How does the black-capped chickadee increase its margin for survival through the winter? It’s through a combination of expected and unexpected responses. One “expected” behavior is the fact that chickadees will cache food in the winter to ensure adequate amounts through the day (that’s what’s happening when a chickadee takes a sunflower seed and instead of hammering it open on the feeder platform flies away to store it somewhere).
Another behavior in the “expected” column, is the use of a sheltered roost site, somewhat out of the wind and elements, which cuts down on the bird’s heat loss. This may mean a dense tangle of vines or perhaps settling in the midst of a thickly covered evergreen tree. Better yet is a roosting cavity, a favorite of chickadees, since it eliminates direct heat loss to the surrounding air. Researchers have found that roosting cavities used by chickadees are usually smaller than the nesting cavities they use, not surprising since the birds wants to be snug, losing as little heat to the surrounding air as possible (a not surprising result of using small cavities are chickadees with bent tails, a not uncommon site during the winter - see if you can spot any bent-tailed individuals at your bird feeders).

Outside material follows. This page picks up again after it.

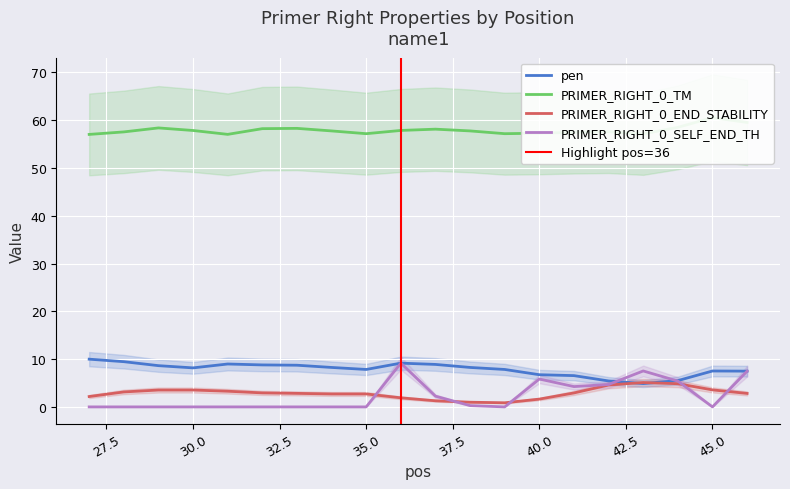

True or false: PRIMER_RIGHT_0_END_STABILITY and pen cross at least once.

True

Also in the realm of expected behaviors is the fact that, at least occasionally, chickadees will “buddy up” by sharing a roosting hole with another bird, thereby reducing heat loss from at least one side of its body. A number of birds and small mammals are known to do this. I remember once startling four flying squirrels from a tree swallow box during a winter cleaning visit.
It’s in the world of “unexpected” responses where things get interesting. Unlike you or me or your pet dog, cat or gerbils, chickadees can consciously reduce their body temperature at night through a process known as “regulated hypothermia”. During the day a chickadee’s body temperature is about 107 degrees. But at night it can drop its temperature to about 86-90 degrees without ill effect. This drop means less fuel is burned by the chickadee (generated by the bird intentionally shivering its large flight, or pectoral, muscles to create warmth) through the night. Some studies have documented that regulated hypothermia reduces a bird’s metabolic output by nearly 25%, enough of a difference to allow for a chickadee to greet the morning light rather than perish in the night. And coupled with the other behaviors used by our black-capped friends, mentioned above, regulated hypothermia can mean the difference between life and death.
So next time you watch your family of “cute and adorable” chickadees come around to your sunflower seed feeder, appreciate them for what they are – finely tuned animals, with a suite of well adapted behaviors to survive frigid winter nights, while us wimpy humans cozy up indoors with electric blankets, fireplaces, and hot apple cider.